*** GIVEN PASSAGE Section Begins ***

Singapore Financial Regulator Sounds Alarm on AI Valuations
The Monetary Authority of Singapore (MAS) has issued a stark warning about inflated valuations in the artificial intelligence sector, cautioning that current market conditions could expose investors to significant corrections. In its annual Financial Stability Review, the regulator highlighted that equity markets are seeing “relatively stretched valuations concentrated in the technology and AI sectors.”
Opaque Financing Structures Raise Concerns
The MAS specifically called out “novel and potentially circular private financing arrangements” being used by major technology firms to fund their expansions. These include special purpose vehicles, private credit structures, and unconventional accounting treatments that could mask leverage and increase funding dependencies.
“Some Big Tech firms have turned to the use of novel and potentially circular private financing arrangements to fund their expansions,” the MAS wrote, emphasizing that these structures could amplify risks across the financial system.

*** GIVEN PASSAGE Section Ends ***
*** DATASET Section Begins ***

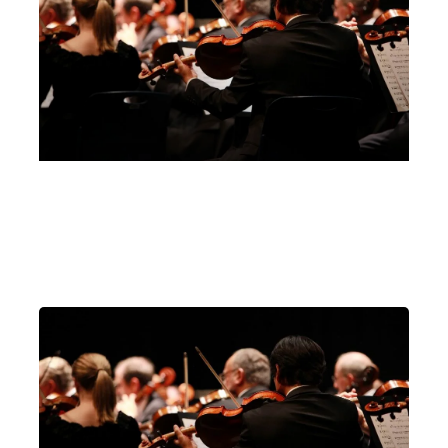
Villa Arconati (Castellazzo)
Milano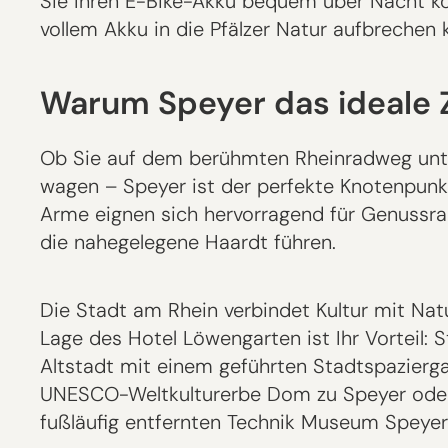
Sie Ihren E-Bike-Akku bequem über Nacht ko
vollem Akku in die Pfälzer Natur aufbrechen 
Warum Speyer das ideale Zi
Ob Sie auf dem berühmten Rheinradweg unter
wagen – Speyer ist der perfekte Knotenpunkt
Arme eignen sich hervorragend für Genussrad
die nahegelegene Haardt führen.
Die Stadt am Rhein verbindet Kultur mit Natu
Lage des Hotel Löwengarten ist Ihr Vorteil: S
Altstadt mit einem geführten Stadtspazier
UNESCO-Weltkulturerbe Dom zu Speyer oder
fußläufig entfernten Technik Museum Speyer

*** DATASET Section Ends ***

TASK GOAL:
In the article on the Singapore regulator's AI warning above, copy the passage between "Opaque Financing Structures" and "increase funding dependencies.", inclusive, word for word.

ANSWER SECTION:
Opaque Financing Structures Raise Concerns
The MAS specifically called out “novel and potentially circular private financing arrangements” being used by major technology firms to fund their expansions. These include special purpose vehicles, private credit structures, and unconventional accounting treatments that could mask leverage and increase funding dependencies.